Last evening I took a taxi out to the the Mal Del Rio, which is a beautiful, two story mall. It is fully enclosed, which surprised me. With the mild Cuenca climate, I thought the mall might be fully or partially open-air, like malls I have visited in San Diego and Honolulu. I'm not big on malls, but its food court adds a nice variety of Ecuadorian choices as well as Kentucky Fried Chicken and Burger King. No, I have no intentions of eating at either of them. Video arcades are still very popular at least at the mall. There is a very large one aimed at children, and a smaller version aimed at teens.

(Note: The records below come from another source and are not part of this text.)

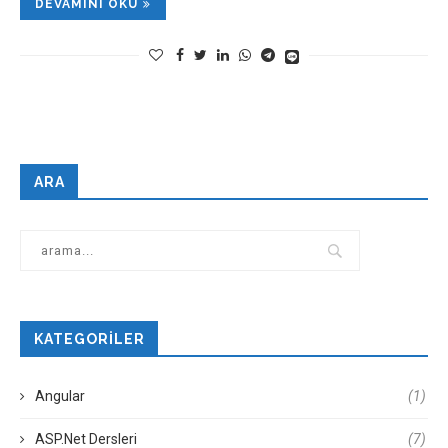
DEVAMINI OKU
ARA
KATEGORILER
Angular
(1)
ASP.Net Dersleri
(7)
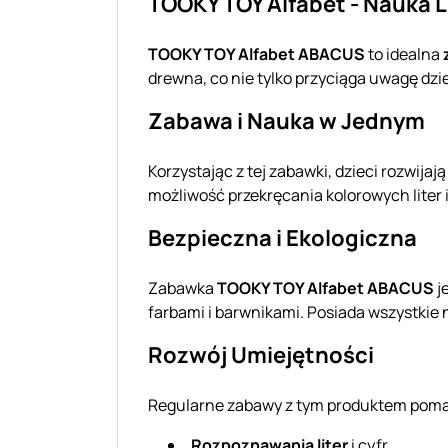
TOOKY TOY Alfabet - Nauka L
TOOKY TOY Alfabet ABACUS
to idealna
drewna, co nie tylko przyciąga uwagę dzie
Zabawa i Nauka w Jednym
Korzystając z tej zabawki, dzieci rozwijaj
możliwość przekręcania kolorowych liter i
Bezpieczna i Ekologiczna
Zabawka
TOOKY TOY Alfabet ABACUS
j
farbami i barwnikami. Posiada wszystkie 
Rozwój Umiejętności
Regularne zabawy z tym produktem pomag
Rozpoznawania liter
i cyfr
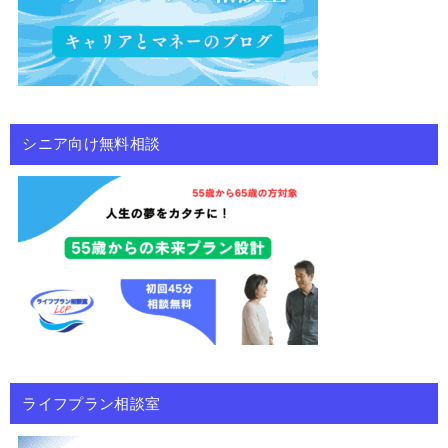
シニア向け無料相談
ライフプラン相談室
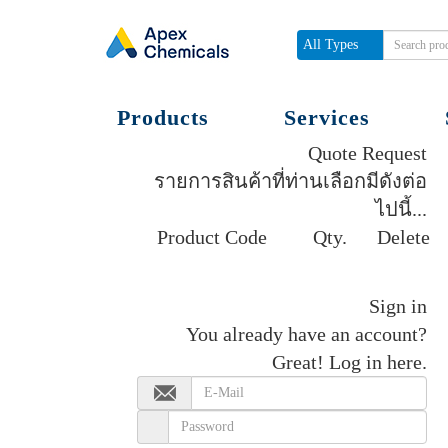
All Types
Products
Services
Quote Request
รายการสินค้าที่ท่านเลือกมีดังต่อ
ไปนี้...
Product Code
Qty.
Delete
Get quote
Sign in
You already have an account?
Great!
Log in here.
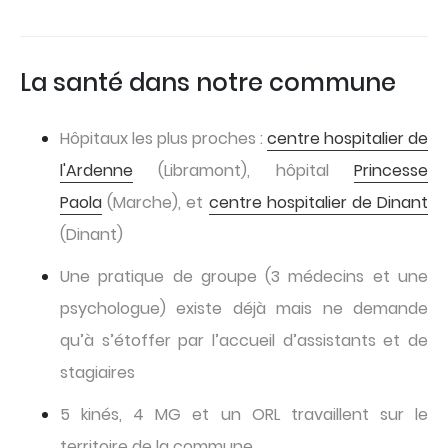
La santé dans notre commune
Hôpitaux les plus proches :
centre hospitalier de
l'Ardenne
(Libramont), hôpital
Princesse
Paola
(Marche), et
centre hospitalier de Dinant
(Dinant)
Une pratique de groupe (3 médecins et une
psychologue) existe déjà mais ne demande
qu’à s’étoffer par l’accueil d’assistants et de
stagiaires
5 kinés, 4 MG et un ORL travaillent sur le
territoire de la commune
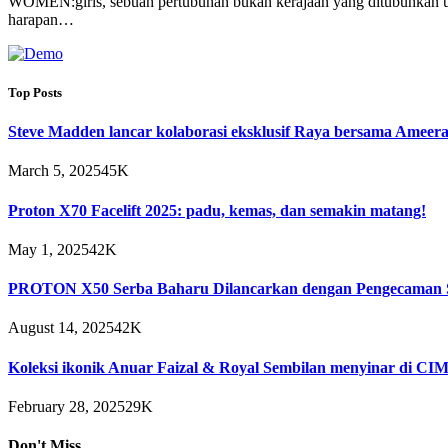
WOMEN:girls, sebuah pertubuhan bukan kerajaan yang ditubuhkan un
harapan…
Top Posts
Steve Madden lancar kolaborasi eksklusif Raya bersama Ameera
March 5, 2025
45K
Proton X70 Facelift 2025: padu, kemas, dan semakin matang!
May 1, 2025
42K
PROTON X50 Serba Baharu Dilancarkan dengan Pengecaman S
August 14, 2025
42K
Koleksi ikonik Anuar Faizal & Royal Sembilan menyinar di C
February 28, 2025
29K
Don't Miss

My purpose for going to the mall was to experience the cinema complex. I particularly had hoped to study my Spanish. I had read in a book that American movies in Ecuador were generally in English with Spanish subtitles. The movie "Eclipse" seemed like a good way of beginning. First surprise, the movie was only $4.50 in the evening yet. Refreshments looked about as expensive as back home. Don't expect to find stadium seating, or long back rocking chairs. Otherwise, they were nice, attractive, comfortable theaters. My next surprise--the movie was in Spanish with no English subtitles, although I was expecting a movie in English with Spanish subtitles. Either way I could have boned up on my Spanish. Under the circumstances, I could do neither. If I only had the dialog to listen to, I would not have had any idea what was being said except for an occasional word. Seeing the film at least helped me figure out the plot. My third surprise, it has been decades since I saw a dubbed film. I always hated how the lips did not synchronize with the words. I assume the sophistication of computer-generated software has allowed the lips and Spanish to move in perfect sync. I would have believed the movie had been originally filmed in Spanish with Spanish-Speaking actors. I was very impressed.